*WHAT TO PRODUCE*: In the text about salinity stress and mosquitofish reproduction, which two egg components did not respond to fluctuating salinity?

*SOURCE DOCUMENT*:
■ ■ ■ ■ ■ ■ ■

One of the issues was working with biochemical assays on small amount of ejaculates that presented practical challenges, particularly tiny sample volumes and the need for high dilutions. To ensure reliable data, we had an expert Dr Asif Ahmed in our group who followed established protocols, used consistent sample handling and standard curves, and validated technical precision with replicate measurements. These steps were ensuring to understand that patterns reflected biological signal rather than measurement artefacts. 

Two things stood out in our results. First, egg protein responded strongly to fluctuating salinity, but egg lipids and glycogen did not. That pattern hints that fluctuating stress may disproportionately disrupt pathways tied to protein provisioning (for example, via endocrine sensitivity of vitellogenesis), while females may preserve certain energy stores (e.g., lipids and glycogen) under stress while protein provisioning is more constrained. 

Second, we expected stress to generally suppress male investment, but we found a striking age-by-history pattern: older males from fluctuating salinity produced ejaculates with particularly high glycogen content, hinting at context-dependent late-life allocation strategies. This is consistent with the idea that late-life reproductive decisions can be strategic, especially when ageing and prior stress push individuals toward terminal reproductive investment, that is, making the most of current opportunities when future reproduction is uncertain. 

The next step would be to connect macronutrient allocation to functional outcomes. For example: do changes in egg protein translate into differences in offspring growth or survival? Or, do shifts in ejaculate glycogen translate into measurable differences in sperm performance or competitive fertilisation success? Our study identifies the physiological changes; future work can test how those changes play out under realistic mating and environmental scenarios, especially under the kinds of fluctuating regimes predicted to become more common in the future. 

A male mosquitofish approaching a female mosquitofish with his gonopodium swing forward towards female gonopore. Another male mosquitofish in the background (Credit: Andrew Kahn)

About the author

I  am an early-career behavioural and evolutionary biologist. As a Forrest Research Fellow, I am currently based at the University of Western Australia. I grew up in a densely populated city, so unlike many of my peers, I developed passion for ecology quite late in my career. I used to go birding and butterflying during my undergrad, and started appreciating the role and value of nature more closely since then. My current research obsession is understanding how environmental change, especially human-driven stressors, affects animal behaviour, life-history trade-offs, and reproduction. 

Outside of research, I love getting outdoors, especially for a bushwalking (as we call it here in Australia). I allocate most of my weekend mornings for a walk through Kings Park in Perth. My campus also sits alongside the Swan River, and I’ve been making a more intentional habit of taking my lunch break by the water, where you can sometimes even spot dolphins.  

Being in academia is my dream turned into reality and love that I get to ask research questions for work and get paid to answer them through experiments. But like many early-career researchers, I feel the challenges and uncertainties of securing a stable position and research fundings in academia is pretty intense. A lot of my questions need controlled lab experiments, which means I’m always on the lookout for chasing funding to keep the lab supplies going which can take some fun out of doing the actual science. What helps is finding experienced collaborators and mentors who care about rigour and people, and building a research community that makes space for both. 

If I could give my younger, and even current self one piece of advice, it would be: take it easy. We live in a world that is designed to be overwhelming and fast-paced. Everyone is hustling and we, including me, need to slow down and touch the grass more often.

■ ■ ■ ■ ■ ■ ■

*PROVIDED MATERIAL*:
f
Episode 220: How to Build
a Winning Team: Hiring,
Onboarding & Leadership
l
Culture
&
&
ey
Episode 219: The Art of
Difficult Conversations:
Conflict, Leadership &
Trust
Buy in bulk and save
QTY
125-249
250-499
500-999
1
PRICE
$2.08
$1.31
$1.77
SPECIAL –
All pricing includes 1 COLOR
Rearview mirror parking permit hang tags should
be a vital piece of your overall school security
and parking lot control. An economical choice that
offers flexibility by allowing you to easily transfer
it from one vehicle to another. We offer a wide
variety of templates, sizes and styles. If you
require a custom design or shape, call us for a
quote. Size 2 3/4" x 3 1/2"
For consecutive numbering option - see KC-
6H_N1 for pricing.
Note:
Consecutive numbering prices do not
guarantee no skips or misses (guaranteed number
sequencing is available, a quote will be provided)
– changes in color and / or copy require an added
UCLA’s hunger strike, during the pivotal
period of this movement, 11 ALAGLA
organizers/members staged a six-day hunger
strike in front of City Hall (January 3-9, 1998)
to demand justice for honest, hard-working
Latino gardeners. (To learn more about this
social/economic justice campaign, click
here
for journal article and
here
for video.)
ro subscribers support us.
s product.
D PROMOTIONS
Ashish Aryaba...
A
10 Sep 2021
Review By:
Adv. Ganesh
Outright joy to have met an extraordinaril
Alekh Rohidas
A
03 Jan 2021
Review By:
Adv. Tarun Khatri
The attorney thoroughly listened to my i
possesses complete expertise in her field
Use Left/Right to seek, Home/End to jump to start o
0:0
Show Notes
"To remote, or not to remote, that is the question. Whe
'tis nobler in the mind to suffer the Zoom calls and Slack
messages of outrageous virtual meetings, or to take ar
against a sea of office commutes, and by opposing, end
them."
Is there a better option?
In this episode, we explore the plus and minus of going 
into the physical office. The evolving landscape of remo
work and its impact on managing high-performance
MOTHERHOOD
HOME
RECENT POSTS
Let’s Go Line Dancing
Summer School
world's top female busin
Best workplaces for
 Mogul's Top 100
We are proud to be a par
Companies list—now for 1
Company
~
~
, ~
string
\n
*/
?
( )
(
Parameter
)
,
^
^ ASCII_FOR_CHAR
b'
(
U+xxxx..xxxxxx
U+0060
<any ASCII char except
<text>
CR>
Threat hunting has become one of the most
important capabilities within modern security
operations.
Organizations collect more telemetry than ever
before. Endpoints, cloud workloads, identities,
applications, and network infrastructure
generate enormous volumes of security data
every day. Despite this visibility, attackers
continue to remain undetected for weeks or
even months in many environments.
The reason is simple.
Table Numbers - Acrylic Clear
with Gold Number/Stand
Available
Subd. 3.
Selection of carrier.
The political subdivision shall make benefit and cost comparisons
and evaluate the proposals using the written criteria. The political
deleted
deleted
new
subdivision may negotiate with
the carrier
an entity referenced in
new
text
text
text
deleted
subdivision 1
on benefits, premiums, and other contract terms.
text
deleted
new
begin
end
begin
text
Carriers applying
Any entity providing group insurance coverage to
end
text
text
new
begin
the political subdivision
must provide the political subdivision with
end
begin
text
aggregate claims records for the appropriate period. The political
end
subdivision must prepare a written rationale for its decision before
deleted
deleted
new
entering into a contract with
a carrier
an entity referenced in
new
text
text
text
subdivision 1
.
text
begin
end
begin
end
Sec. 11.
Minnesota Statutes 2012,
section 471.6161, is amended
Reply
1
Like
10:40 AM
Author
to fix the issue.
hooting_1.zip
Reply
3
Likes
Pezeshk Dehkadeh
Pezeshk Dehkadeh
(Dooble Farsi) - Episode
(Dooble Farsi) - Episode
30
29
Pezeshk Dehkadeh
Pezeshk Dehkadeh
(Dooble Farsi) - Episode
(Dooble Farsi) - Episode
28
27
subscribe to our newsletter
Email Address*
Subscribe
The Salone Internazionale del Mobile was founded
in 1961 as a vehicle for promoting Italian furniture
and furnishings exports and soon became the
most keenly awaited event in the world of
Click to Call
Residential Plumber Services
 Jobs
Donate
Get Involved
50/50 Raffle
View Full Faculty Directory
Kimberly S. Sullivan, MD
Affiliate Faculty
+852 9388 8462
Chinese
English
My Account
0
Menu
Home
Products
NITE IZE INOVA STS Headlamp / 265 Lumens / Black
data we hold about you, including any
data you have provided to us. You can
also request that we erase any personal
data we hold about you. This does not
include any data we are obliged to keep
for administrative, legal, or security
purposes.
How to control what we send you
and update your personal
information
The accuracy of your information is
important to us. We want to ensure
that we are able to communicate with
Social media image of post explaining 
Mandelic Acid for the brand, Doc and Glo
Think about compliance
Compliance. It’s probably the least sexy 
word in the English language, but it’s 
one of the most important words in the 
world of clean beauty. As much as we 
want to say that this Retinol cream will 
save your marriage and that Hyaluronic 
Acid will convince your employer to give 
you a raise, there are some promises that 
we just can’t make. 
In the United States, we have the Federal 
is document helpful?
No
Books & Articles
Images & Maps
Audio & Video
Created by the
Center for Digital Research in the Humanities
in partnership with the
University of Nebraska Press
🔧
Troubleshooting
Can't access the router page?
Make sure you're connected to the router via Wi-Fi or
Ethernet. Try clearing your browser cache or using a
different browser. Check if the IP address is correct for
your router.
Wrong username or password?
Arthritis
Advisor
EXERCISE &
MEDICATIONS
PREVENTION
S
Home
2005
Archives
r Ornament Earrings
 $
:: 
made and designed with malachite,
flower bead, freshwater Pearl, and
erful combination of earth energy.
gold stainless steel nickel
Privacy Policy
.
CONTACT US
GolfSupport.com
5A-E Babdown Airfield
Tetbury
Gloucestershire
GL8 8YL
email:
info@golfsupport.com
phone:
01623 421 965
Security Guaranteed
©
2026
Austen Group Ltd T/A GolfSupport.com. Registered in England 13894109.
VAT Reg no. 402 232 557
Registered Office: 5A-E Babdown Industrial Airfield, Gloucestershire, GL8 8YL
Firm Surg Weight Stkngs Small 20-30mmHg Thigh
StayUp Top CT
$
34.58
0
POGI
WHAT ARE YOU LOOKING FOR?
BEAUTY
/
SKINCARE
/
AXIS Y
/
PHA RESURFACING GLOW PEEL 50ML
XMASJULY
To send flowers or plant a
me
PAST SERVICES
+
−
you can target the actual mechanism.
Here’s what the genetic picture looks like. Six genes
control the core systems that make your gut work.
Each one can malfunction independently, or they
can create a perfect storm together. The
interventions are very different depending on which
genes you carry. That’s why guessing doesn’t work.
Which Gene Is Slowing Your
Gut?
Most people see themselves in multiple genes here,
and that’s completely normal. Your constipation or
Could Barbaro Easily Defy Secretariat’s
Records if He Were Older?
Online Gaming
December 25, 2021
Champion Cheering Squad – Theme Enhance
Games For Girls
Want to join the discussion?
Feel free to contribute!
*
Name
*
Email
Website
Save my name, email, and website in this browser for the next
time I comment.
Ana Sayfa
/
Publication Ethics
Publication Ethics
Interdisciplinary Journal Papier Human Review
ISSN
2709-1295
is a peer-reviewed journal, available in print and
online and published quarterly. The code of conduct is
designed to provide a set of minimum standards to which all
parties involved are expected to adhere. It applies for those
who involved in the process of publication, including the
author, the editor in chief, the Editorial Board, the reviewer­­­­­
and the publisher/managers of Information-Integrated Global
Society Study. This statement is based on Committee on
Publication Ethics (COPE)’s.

■ ■ ■ ■ ■ ■ ■

*RESPONSE FOR THIS EXERCISE*: Egg lipids and glycogen.